- **Aim**
Please turn every line of the data below into a numbered list, leaving out any blank lines.

- **Exercise input**

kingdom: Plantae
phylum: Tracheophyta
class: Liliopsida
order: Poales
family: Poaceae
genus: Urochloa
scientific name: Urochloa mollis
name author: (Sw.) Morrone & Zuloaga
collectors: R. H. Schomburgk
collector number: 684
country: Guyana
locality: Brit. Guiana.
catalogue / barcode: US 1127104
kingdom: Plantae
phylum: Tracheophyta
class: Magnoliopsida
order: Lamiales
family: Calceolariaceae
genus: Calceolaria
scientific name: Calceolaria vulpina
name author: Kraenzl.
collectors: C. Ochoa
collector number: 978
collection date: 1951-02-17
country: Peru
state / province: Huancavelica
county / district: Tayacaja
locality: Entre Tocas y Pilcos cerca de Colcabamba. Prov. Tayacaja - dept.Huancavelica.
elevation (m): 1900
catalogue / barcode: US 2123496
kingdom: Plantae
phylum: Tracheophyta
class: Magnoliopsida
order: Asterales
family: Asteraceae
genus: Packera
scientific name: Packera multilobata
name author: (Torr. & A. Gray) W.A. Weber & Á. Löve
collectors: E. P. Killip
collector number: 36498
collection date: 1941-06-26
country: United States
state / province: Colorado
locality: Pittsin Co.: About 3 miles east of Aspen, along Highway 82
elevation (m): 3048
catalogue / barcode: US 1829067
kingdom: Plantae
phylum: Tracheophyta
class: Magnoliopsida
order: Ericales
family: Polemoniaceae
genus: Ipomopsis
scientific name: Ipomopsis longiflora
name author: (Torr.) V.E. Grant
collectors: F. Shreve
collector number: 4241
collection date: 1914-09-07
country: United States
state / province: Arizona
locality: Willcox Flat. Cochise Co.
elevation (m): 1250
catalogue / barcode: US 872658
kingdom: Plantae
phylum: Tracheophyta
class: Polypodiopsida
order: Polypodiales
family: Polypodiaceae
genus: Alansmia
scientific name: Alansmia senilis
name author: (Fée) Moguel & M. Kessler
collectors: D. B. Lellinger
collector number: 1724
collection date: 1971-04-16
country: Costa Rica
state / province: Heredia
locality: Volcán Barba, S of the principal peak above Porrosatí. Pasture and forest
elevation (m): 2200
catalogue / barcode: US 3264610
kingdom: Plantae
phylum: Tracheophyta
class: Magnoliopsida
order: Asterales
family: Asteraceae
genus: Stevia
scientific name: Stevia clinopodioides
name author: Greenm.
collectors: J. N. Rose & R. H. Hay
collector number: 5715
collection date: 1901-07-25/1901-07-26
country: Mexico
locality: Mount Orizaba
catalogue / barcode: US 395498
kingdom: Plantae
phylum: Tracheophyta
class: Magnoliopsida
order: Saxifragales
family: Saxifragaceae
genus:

- **Output of the task**
1. kingdom: Plantae
2. phylum: Tracheophyta
3. class: Liliopsida
4. order: Poales
5. family: Poaceae
6. genus: Urochloa
7. scientific name: Urochloa mollis
8. name author: (Sw.) Morrone & Zuloaga
9. collectors: R. H. Schomburgk
10. collector number: 684
11. country: Guyana
12. locality: Brit. Guiana.
13. catalogue / barcode: US 1127104
14. kingdom: Plantae
15. phylum: Tracheophyta
16. class: Magnoliopsida
17. order: Lamiales
18. family: Calceolariaceae
19. genus: Calceolaria
20. scientific name: Calceolaria vulpina
21. name author: Kraenzl.
22. collectors: C. Ochoa
23. collector number: 978
24. collection date: 1951-02-17
25. country: Peru
26. state / province: Huancavelica
27. county / district: Tayacaja
28. locality: Entre Tocas y Pilcos cerca de Colcabamba. Prov. Tayacaja - dept.Huancavelica.
29. elevation (m): 1900
30. catalogue / barcode: US 2123496
31. kingdom: Plantae
32. phylum: Tracheophyta
33. class: Magnoliopsida
34. order: Asterales
35. family: Asteraceae
36. genus: Packera
37. scientific name: Packera multilobata
38. name author: (Torr. & A. Gray) W.A. Weber & Á. Löve
39. collectors: E. P. Killip
40. collector number: 36498
41. collection date: 1941-06-26
42. country: United States
43. state / province: Colorado
44. locality: Pittsin Co.: About 3 miles east of Aspen, along Highway 82
45. elevation (m): 3048
46. catalogue / barcode: US 1829067
47. kingdom: Plantae
48. phylum: Tracheophyta
49. class: Magnoliopsida
50. order: Ericales
51. family: Polemoniaceae
52. genus: Ipomopsis
53. scientific name: Ipomopsis longiflora
54. name author: (Torr.) V.E. Grant
55. collectors: F. Shreve
56. collector number: 4241
57. collection date: 1914-09-07
58. country: United States
59. state / province: Arizona
60. locality: Willcox Flat. Cochise Co.
61. elevation (m): 1250
62. catalogue / barcode: US 872658
63. kingdom: Plantae
64. phylum: Tracheophyta
65. class: Polypodiopsida
66. order: Polypodiales
67. family: Polypodiaceae
68. genus: Alansmia
69. scientific name: Alansmia senilis
70. name author: (Fée) Moguel & M. Kessler
71. collectors: D. B. Lellinger
72. collector number: 1724
73. collection date: 1971-04-16
74. country: Costa Rica
75. state / province: Heredia
76. locality: Volcán Barba, S of the principal peak above Porrosatí. Pasture and forest
77. elevation (m): 2200
78. catalogue / barcode: US 3264610
79. kingdom: Plantae
80. phylum: Tracheophyta
81. class: Magnoliopsida
82. order: Asterales
83. family: Asteraceae
84. genus: Stevia
85. scientific name: Stevia clinopodioides
86. name author: Greenm.
87. collectors: J. N. Rose & R. H. Hay
88. collector number: 5715
89. collection date: 1901-07-25/1901-07-26
90. country: Mexico
91. locality: Mount Orizaba
92. catalogue / barcode: US 395498
93. kingdom: Plantae
94. phylum: Tracheophyta
95. class: Magnoliopsida
96. order: Saxifragales
97. family: Saxifragaceae
98. genus:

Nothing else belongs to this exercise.